BEGIN Given text

Tuesday, December 1, 2015
Thursday, November 26, 2015
Ever time I's walkin' Momma, peoples is stoppin' an' sayin', why, that bees a mighty fine lookin' boxer what ya gots there! I used of thunk, ain't you a sharp-eyed bag a rice! Momma ain't no boxer. But then Momma tole me what they's talkin' 'bout me. How the haystack do everbody knows what I bees a boxer, Momma, I axed her. Well, when I finded out what boxers all looks the same one to the nother one; that bees when I besided for to turn Gotholick. So now I is lookin' all black an' sad an' mad an' artsy fartsy for to be a different self a my own. Which, Betsy sayed I is a idiot. So I tole her, a least I don't looks like you no more; I looks Gotholick. Then she sayed what I prawly don't even knows what Gotholick bees apposed of look like. HA! I tole her. I KNOWS I looks Gotholick; acause Gotholicky folks all looks the sa..a... I quitted right there an' jus' tole her to shut up astead. I hates girls.
Monday, November 23, 2015
Today Betsy were plainin' 'bout how come Momma don't puts fresh water in her dish all a time, all a time. So I tole her, well, jus' go git yous self a drink outta the fountain, stuipid. She beed lookin' at me with her face on all crooked, so I sayed, the fountain... you knows... in the bathroom. Ya means the toilet? She axed. Call it whatever fancy name ya wants, I tole her. Leastwise I ain't thirsty an' plainin'. Ya knows what Momma pees an' poops in the toilet, right? She axed, all teacherish. No she don't! She sit downs an' doos criss-cross puzzles is all, I tole her. Then Betsy screamed on me, MOMMA POOPS AN' PEES IN THE HOUSE, GEORGE!! Where has you beed? Now I gots a bad spot in my brains worser than bubblegum sticked in my hair what prawly ain't never gonna go away. I can prawly unnerstans if Momma bees all bareassed 'bout she ain't house-trained too good; but for to poop in the family water fountain? Deesgustin'!
Sunday, November 22, 2015
Me an' Scabby Doyle is apposed a be the Three Wisemen for our Sunday School Christmas Becital tonight an' we don't even gits a talk or nothin'. 'Cept for I has beed practicin' in secret, an' when I walks in the barn, I's gonna say: I gots a gift here for Murray the baby. Betsy heared me an' she sayed, it bees a gift a MYRRH for the baby, George. You's so stupid, Mrs. Pearson shoulda maked you a cow astead a the Wiseman. So I tole her, well, you ain't hardly no Blasted Bargain Mary neither, Betsy. All a food you eats 'round here, no wonders what they's always gottsa take a whole wall outta the barn. You prawly shoulda beed a pig astead. Momma gotted to cryin' acause we is takin' the joy outta Christmas; an' she don't wants her childrens bein' cows an' pigs in the manger. So we shutted up then. Neither two of us don't even knows what the heck a manger bees.

END Given text
BEGIN Information provided

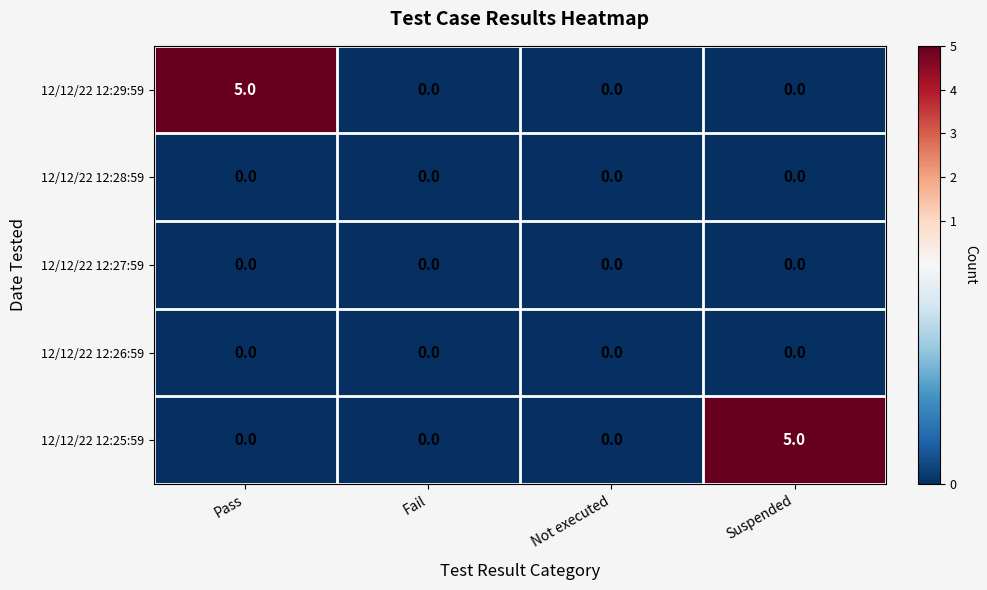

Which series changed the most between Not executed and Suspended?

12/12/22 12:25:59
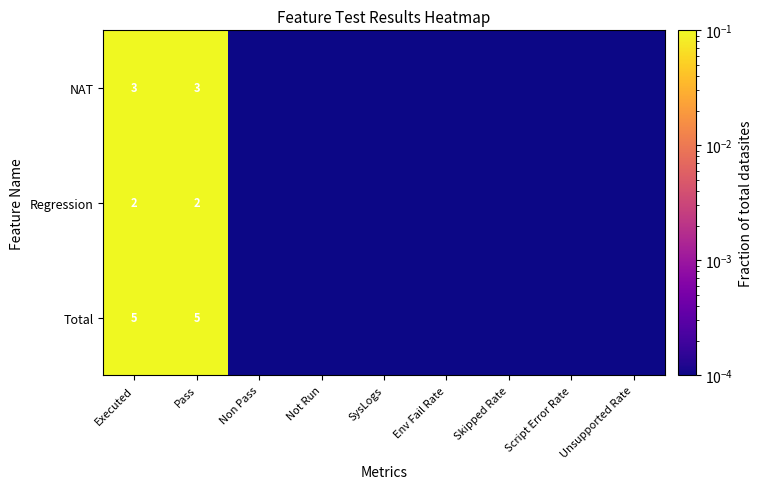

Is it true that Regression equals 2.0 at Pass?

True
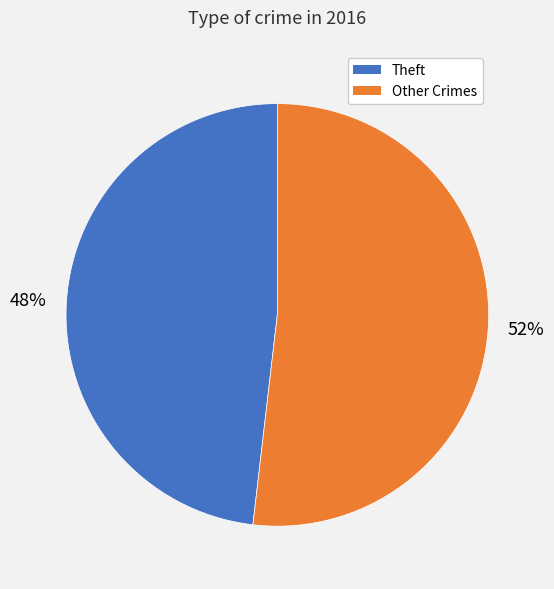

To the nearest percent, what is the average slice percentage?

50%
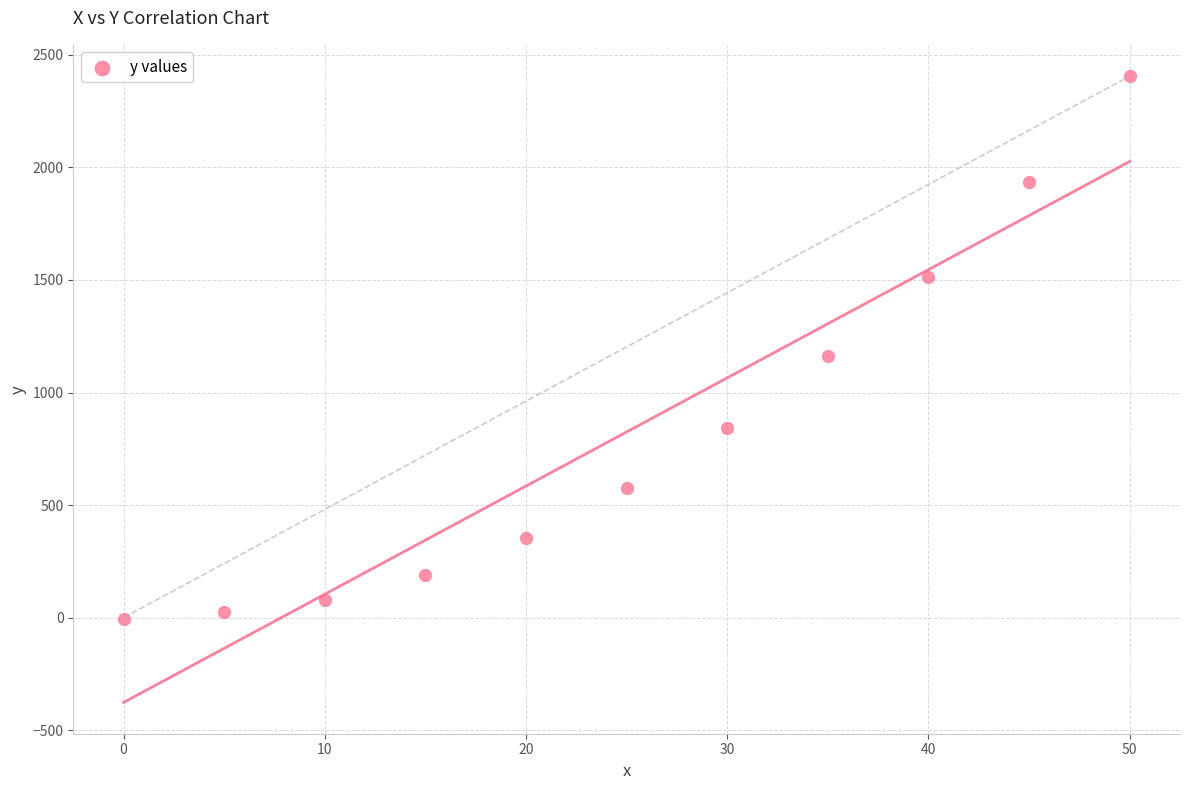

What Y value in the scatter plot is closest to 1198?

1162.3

END Information provided

▶ [Task item A]:
In the dated diary entries above, what does George plan to say when he walks into the barn during the Christmas recital?
▶ [Task item B]:
Output the records verbatim, starting at the line that contains "To the nearest" and ending at the last line of the records, and omit the pictures.

▶ [Task result A]:
"I gots a gift here for Murray the baby."

▶ [Task result B]:
To the nearest percent, what is the average slice percentage?

50%

What Y value in the scatter plot is closest to 1198?

1162.3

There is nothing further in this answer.